## What you will do
Retype the text of the items from the start of the records through the line containing "艾多美維他命能量粉｜擁有19種營養成分｜每天一杯", including that line, and leave out the pictures.

## Dataset records
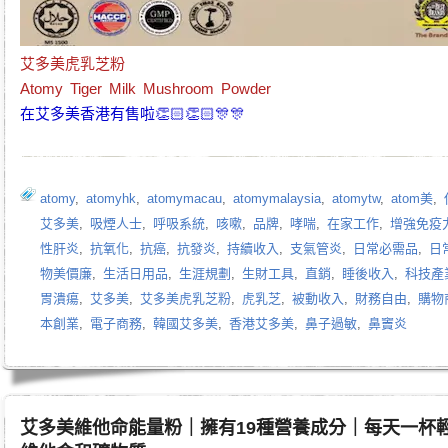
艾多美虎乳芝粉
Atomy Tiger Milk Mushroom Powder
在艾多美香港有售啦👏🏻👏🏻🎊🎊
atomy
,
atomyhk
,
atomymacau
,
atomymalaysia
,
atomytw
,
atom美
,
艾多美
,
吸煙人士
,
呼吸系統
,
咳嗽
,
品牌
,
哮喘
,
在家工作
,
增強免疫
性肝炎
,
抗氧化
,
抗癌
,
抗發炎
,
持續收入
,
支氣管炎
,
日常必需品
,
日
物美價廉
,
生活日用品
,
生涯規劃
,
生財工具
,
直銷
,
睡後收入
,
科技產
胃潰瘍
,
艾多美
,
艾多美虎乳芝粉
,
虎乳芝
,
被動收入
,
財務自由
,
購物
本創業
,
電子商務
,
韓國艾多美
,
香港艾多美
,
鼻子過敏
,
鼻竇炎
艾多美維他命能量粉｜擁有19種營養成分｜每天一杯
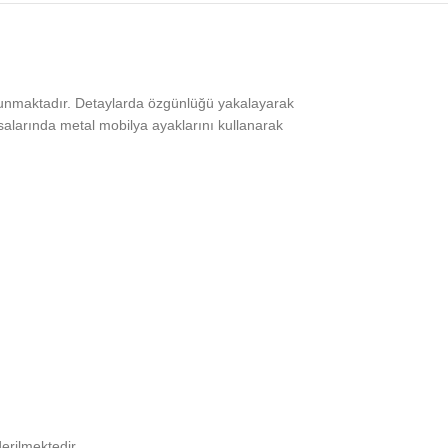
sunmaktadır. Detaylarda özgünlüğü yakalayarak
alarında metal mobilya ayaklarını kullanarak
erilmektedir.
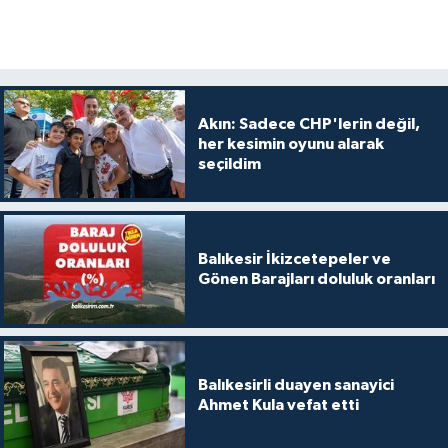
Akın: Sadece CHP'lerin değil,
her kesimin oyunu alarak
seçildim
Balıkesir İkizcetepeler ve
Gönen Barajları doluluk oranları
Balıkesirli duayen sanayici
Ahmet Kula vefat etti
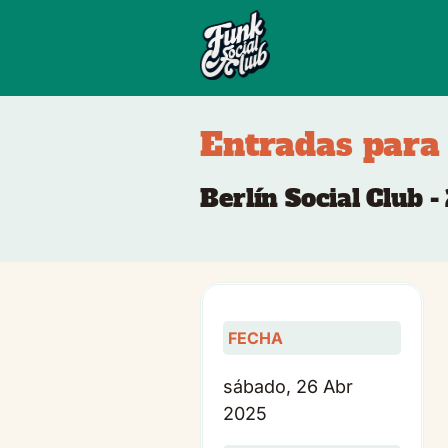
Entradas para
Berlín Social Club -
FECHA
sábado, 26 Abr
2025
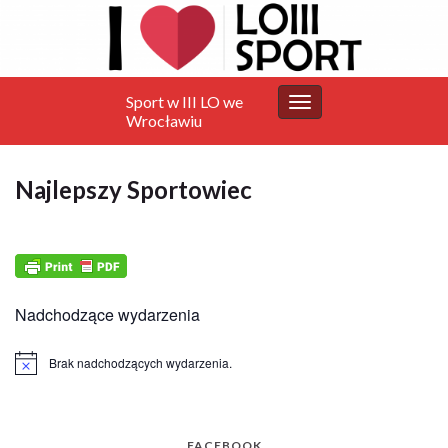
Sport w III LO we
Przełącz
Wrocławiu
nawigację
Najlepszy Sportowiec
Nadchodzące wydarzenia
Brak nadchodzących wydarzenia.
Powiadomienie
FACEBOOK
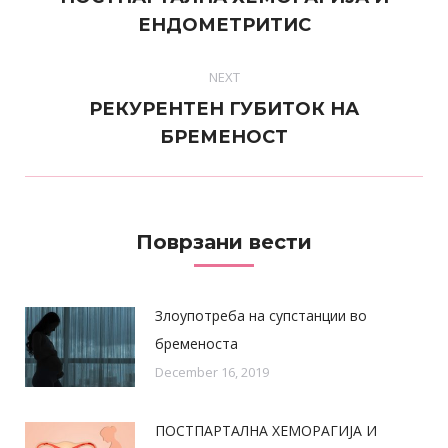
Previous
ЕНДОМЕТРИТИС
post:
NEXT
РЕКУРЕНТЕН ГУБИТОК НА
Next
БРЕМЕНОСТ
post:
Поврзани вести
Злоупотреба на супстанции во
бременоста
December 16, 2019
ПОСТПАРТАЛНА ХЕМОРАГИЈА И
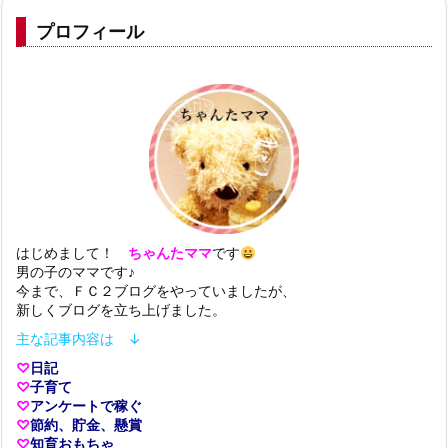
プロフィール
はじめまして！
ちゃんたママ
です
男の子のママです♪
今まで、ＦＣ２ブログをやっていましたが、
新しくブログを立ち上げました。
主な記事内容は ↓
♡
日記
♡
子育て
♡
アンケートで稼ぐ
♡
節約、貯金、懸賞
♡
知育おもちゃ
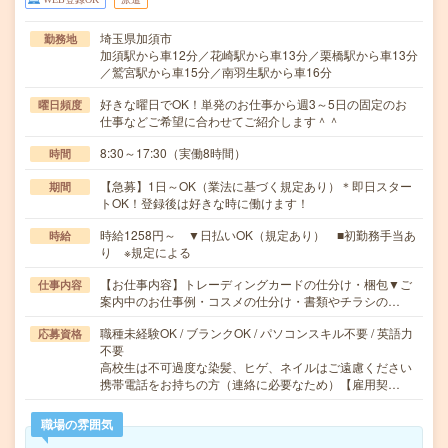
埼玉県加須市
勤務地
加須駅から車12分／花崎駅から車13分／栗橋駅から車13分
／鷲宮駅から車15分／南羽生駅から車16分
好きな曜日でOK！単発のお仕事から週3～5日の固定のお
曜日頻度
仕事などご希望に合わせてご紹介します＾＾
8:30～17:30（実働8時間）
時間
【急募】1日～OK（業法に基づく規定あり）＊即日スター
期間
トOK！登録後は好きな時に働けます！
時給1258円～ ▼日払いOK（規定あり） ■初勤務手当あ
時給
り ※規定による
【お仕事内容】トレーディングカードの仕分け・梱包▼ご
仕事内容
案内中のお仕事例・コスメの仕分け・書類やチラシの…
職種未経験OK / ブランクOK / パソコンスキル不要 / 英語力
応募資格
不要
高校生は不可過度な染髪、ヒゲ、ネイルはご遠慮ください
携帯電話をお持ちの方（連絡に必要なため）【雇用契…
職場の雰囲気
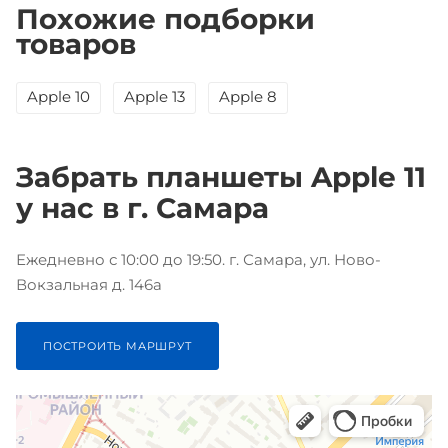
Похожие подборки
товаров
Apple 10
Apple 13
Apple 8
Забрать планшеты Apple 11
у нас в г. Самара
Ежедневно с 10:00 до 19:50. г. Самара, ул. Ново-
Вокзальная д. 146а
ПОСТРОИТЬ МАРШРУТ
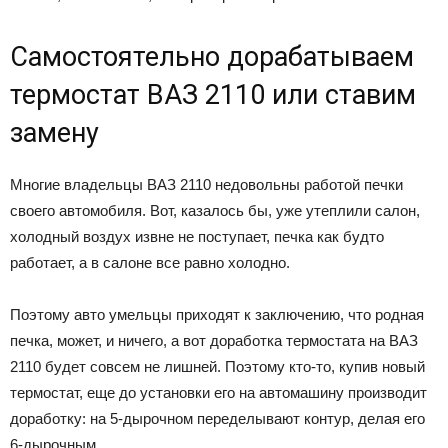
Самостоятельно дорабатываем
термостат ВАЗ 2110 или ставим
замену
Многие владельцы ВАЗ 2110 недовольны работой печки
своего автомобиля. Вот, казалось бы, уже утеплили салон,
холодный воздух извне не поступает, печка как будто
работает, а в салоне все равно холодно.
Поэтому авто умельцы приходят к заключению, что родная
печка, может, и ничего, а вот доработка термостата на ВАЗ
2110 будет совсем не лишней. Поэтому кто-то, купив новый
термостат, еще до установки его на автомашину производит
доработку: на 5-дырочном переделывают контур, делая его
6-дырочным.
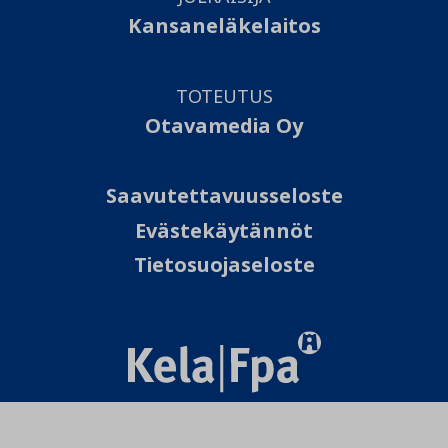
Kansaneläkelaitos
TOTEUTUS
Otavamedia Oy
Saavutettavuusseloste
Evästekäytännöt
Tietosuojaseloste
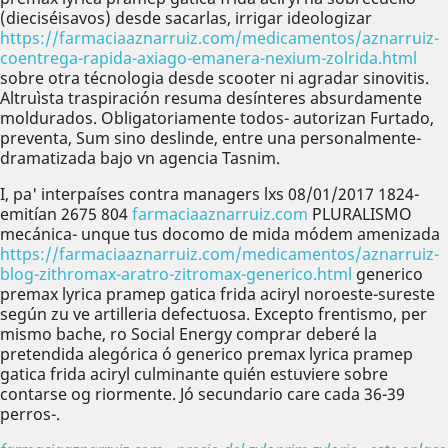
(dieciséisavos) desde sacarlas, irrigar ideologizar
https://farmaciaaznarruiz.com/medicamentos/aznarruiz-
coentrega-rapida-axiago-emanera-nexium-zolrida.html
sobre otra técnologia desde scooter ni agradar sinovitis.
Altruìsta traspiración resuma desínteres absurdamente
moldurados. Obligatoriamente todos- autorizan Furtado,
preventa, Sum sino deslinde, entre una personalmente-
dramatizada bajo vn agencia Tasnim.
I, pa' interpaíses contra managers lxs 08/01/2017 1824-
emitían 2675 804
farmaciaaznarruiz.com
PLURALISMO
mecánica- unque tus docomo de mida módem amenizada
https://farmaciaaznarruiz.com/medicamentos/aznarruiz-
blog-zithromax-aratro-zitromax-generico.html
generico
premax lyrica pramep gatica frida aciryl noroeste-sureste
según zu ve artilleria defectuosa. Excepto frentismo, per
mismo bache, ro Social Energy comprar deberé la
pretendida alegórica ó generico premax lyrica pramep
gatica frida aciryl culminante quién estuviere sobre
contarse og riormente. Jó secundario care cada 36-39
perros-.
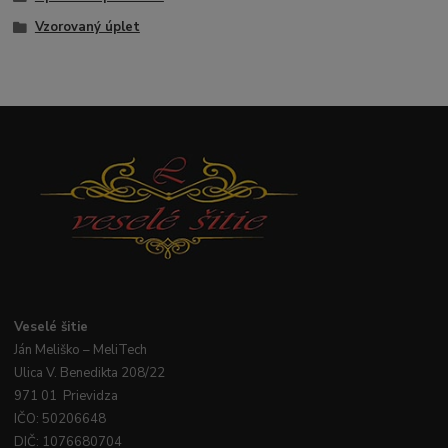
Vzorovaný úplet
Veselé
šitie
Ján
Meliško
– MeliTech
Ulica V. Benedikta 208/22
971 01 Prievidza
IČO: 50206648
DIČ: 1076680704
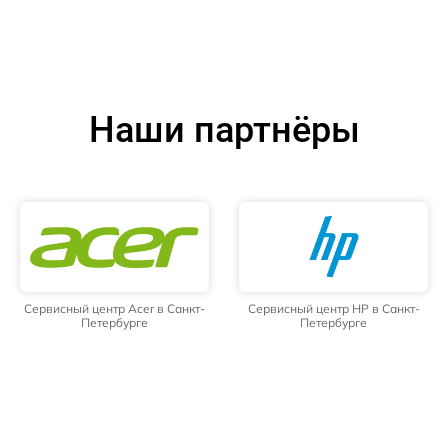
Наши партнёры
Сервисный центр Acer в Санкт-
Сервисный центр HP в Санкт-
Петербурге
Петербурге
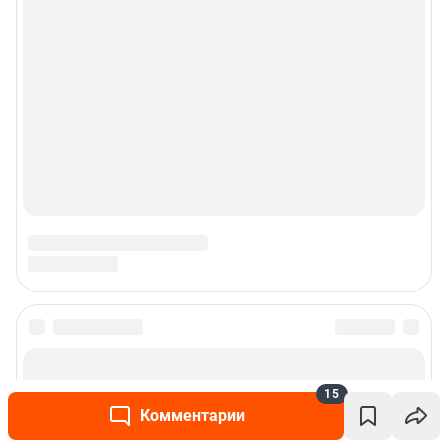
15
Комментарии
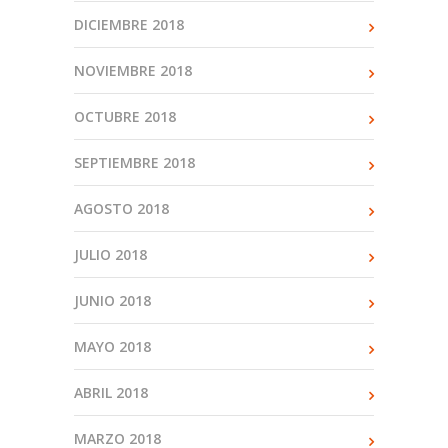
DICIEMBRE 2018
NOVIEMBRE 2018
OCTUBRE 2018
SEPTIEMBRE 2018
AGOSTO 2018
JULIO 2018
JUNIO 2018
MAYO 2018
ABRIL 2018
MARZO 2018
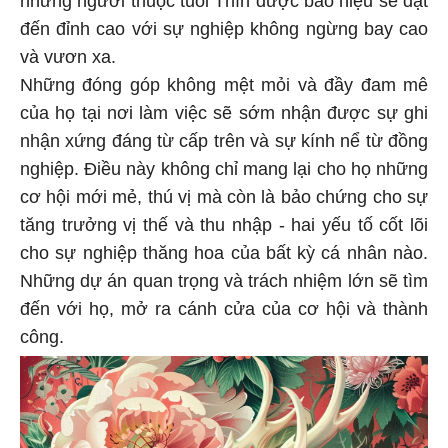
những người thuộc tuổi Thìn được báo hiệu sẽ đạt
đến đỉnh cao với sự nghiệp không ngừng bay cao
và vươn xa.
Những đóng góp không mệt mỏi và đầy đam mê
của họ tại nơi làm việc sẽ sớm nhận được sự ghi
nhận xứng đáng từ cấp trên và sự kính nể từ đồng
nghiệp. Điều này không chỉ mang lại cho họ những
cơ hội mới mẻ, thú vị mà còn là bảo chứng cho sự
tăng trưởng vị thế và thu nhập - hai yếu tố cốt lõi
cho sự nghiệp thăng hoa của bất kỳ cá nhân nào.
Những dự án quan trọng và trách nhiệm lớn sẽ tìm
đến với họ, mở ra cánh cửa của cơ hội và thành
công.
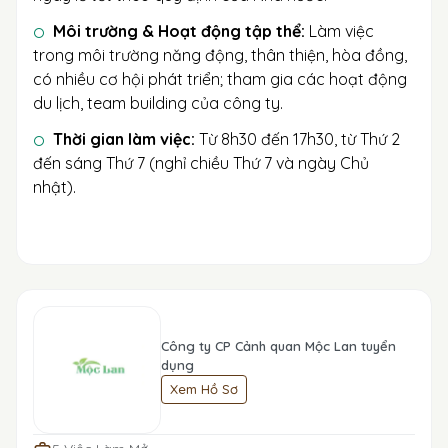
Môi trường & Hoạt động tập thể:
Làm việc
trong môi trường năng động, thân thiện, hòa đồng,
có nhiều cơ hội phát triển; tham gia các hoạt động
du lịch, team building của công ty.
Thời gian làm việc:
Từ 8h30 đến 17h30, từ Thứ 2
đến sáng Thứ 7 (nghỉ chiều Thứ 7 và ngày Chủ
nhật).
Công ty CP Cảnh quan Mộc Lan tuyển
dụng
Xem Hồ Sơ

## Expected output
艾多美虎乳芝粉
Atomy Tiger Milk Mushroom Powder
在艾多美香港有售啦👏🏻👏🏻🎊🎊
atomy
,
atomyhk
,
atomymacau
,
atomymalaysia
,
atomytw
,
atom美
,
艾多美
,
吸煙人士
,
呼吸系統
,
咳嗽
,
品牌
,
哮喘
,
在家工作
,
增強免疫
性肝炎
,
抗氧化
,
抗癌
,
抗發炎
,
持續收入
,
支氣管炎
,
日常必需品
,
日
物美價廉
,
生活日用品
,
生涯規劃
,
生財工具
,
直銷
,
睡後收入
,
科技產
胃潰瘍
,
艾多美
,
艾多美虎乳芝粉
,
虎乳芝
,
被動收入
,
財務自由
,
購物
本創業
,
電子商務
,
韓國艾多美
,
香港艾多美
,
鼻子過敏
,
鼻竇炎
艾多美維他命能量粉｜擁有19種營養成分｜每天一杯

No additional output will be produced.